[Page-level text extractions]

* * * * * * *

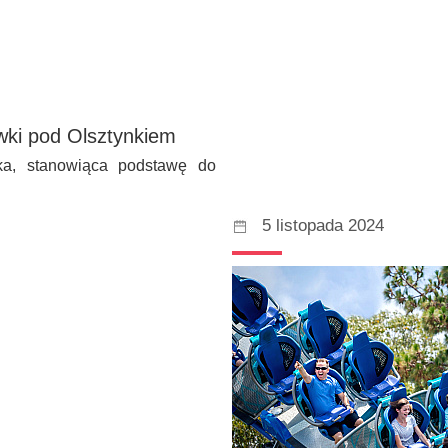
wki pod Olsztynkiem
ka, stanowiąca podstawę do
5 listopada 2024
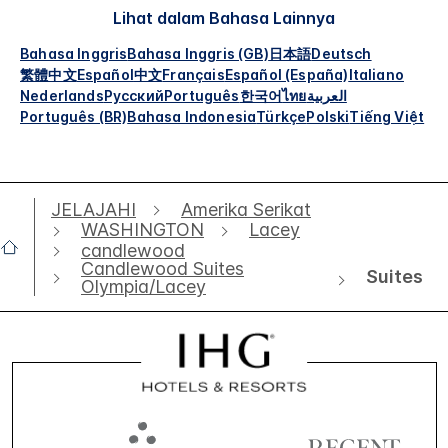
Lihat dalam Bahasa Lainnya
Bahasa Inggris
Bahasa Inggris (GB)
日本語
Deutsch
繁體中文
Español
中文
Français
Español (España)
Italiano
Nederlands
Русский
Português
한국어
ไทย
العربية
Português (BR)
Bahasa Indonesia
Türkçe
Polski
Tiếng Việt
JELAJAHI
Amerika Serikat
WASHINGTON
Lacey
candlewood
Candlewood Suites
Suites
Olympia/Lacey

* * * * * * *

Rewrite the text of every row with each "Bahasa Inggris" changed to "English", keeping everything else the same and omitting the pictures.

wki pod Olsztynkiem
ka, stanowiąca podstawę do
5 listopada 2024
Lihat dalam Bahasa Lainnya
English
English (GB)
日本語
Deutsch
繁體中文
Español
中文
Français
Español (España)
Italiano
Nederlands
Русский
Português
한국어
ไทย
العربية
Português (BR)
Bahasa Indonesia
Türkçe
Polski
Tiếng Việt
JELAJAHI
Amerika Serikat
WASHINGTON
Lacey
candlewood
Candlewood Suites
Suites
Olympia/Lacey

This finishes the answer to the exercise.